What is being asked:
Omit all pictures. Copy exactly the lines from the line containing "pyautogui.moveTo(44, 40)" to the end of the listing, with both ends included.
==================================================
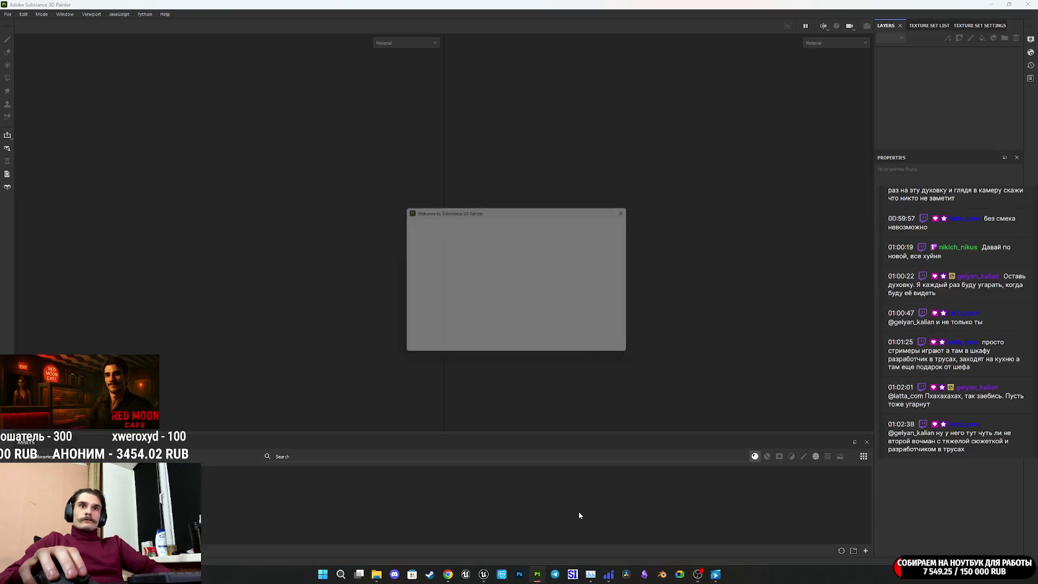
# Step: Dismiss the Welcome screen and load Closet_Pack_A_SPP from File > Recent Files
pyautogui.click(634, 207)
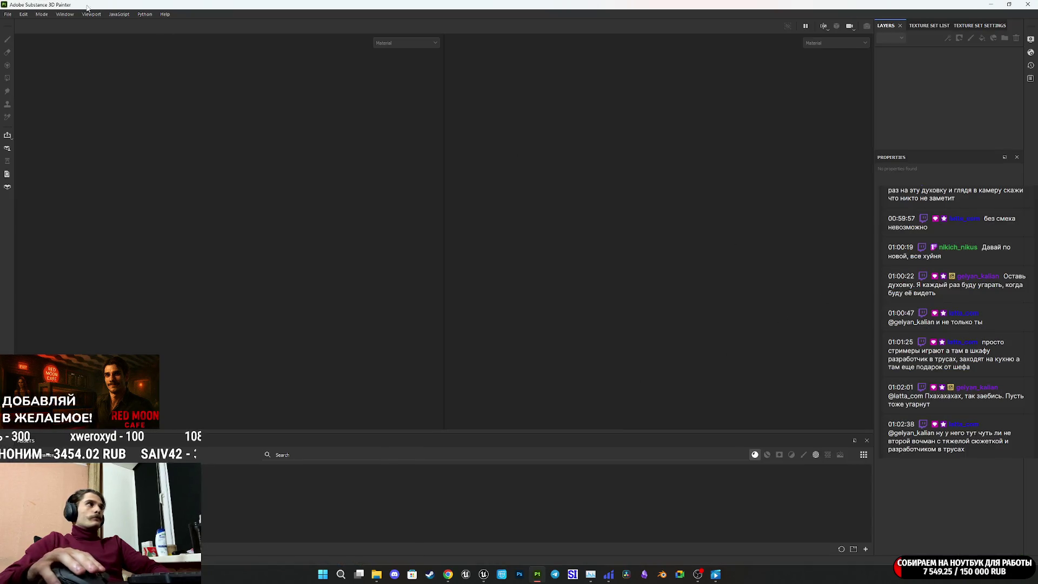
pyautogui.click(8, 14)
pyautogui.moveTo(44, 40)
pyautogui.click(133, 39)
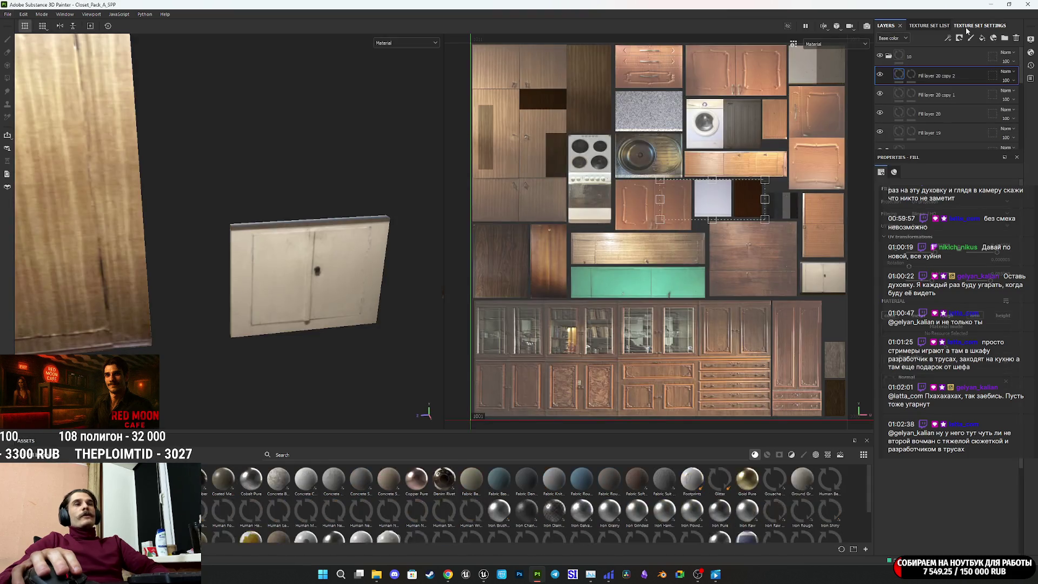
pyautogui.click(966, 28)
==================================================
Task output:
pyautogui.moveTo(44, 40)
pyautogui.click(133, 39)
pyautogui.click(966, 28)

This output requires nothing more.